Board zB ein ASRock AB350M Pro4 oder MSI B350M Bazooka, je ca 80€
CPU ein Ryzen 5 1500X für 180€
RAM zB Crucial Ballistix mit der Bezeichnung BLS2C8G4D240FSB für 120€
SSD SanDisk Ultra II 240GB für 90€

Das sind dann zusammen 470€, und das wäre dann in der Summe besser als jeder PC, den du für 600€ bekommst.
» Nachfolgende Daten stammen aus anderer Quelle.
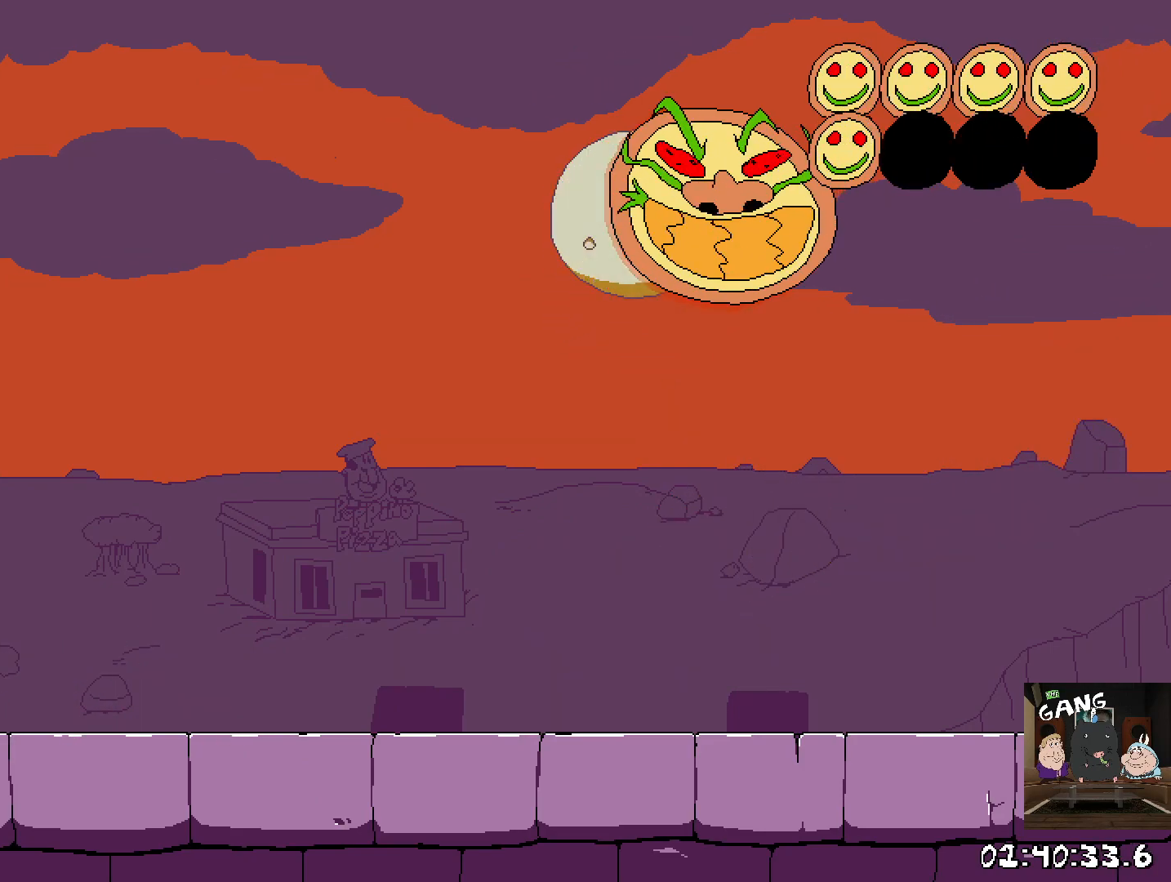
{"buttons": ["CROSS"], "left_stick": "up-left", "right_stick": "center", "events": [[17, "left_stick", "right"], [150, "left_stick", "up-left"], [167, "CROSS", "down"]]}
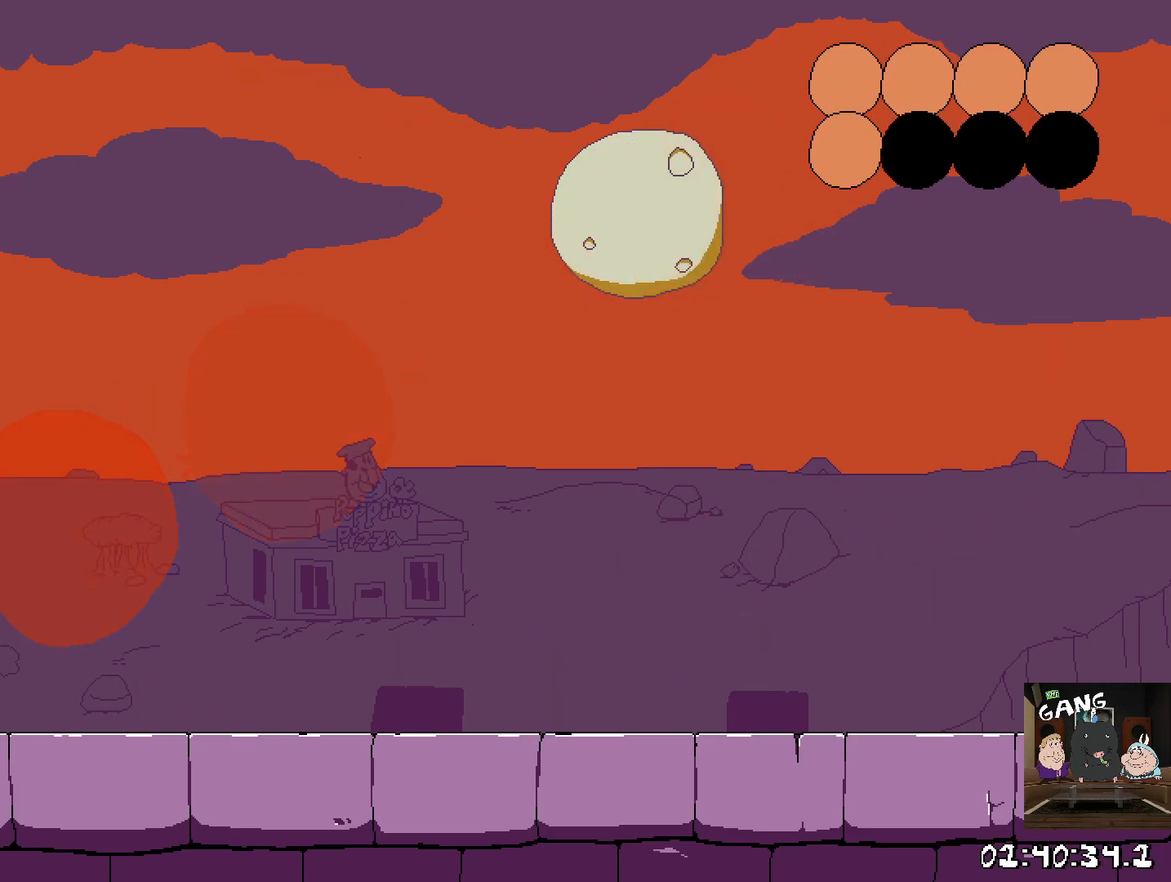
{"buttons": [], "left_stick": "right", "right_stick": "center", "events": [[67, "CROSS", "up"], [200, "left_stick", "center"], [317, "left_stick", "down-right"], [450, "left_stick", "right"]]}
Allein wegen der SSD, die in einem Komplett-PC mit halbwegs guter CPU + 1050 Ti nicht drin wäre, wird der "Alltag" viel schneller sein. 

Und selbst für eine Festplatte mit 2000GB hättest du noch genug Geld über, sogar wenn du vlt noch ein neues Netzteil dazu nimmst, bist du dann erst knapp bei 600€.


----------



## stevem (30. Juli 2017)

svd schrieb:


> Die GTX1050Ti und deine GTX960 (4GB) liegen in der gleichen Leistungsklasse. Die 1050Ti ist einen Hauch flotter, aber nie so weit voraus, alsdass es je entscheidend für die Spielbarkeit wäre.
> 
> Das berücksichtigend, könntest du einen PC ohne 1050Ti und Festplatte kaufen, da sparst du ja schon 200€, diese in einen Acht-Threader stecken und die GTX960 weiterverwenden, wenn dir eine 1050Ti ohnehin gereicht hätte.
> So hättest du schon mal die bessere Basis für eine kommende Grafikkarte, als wieder nur einen Vierkerner mit zusätzlichen Ausgaben für gleichbleibende Grafikleistung.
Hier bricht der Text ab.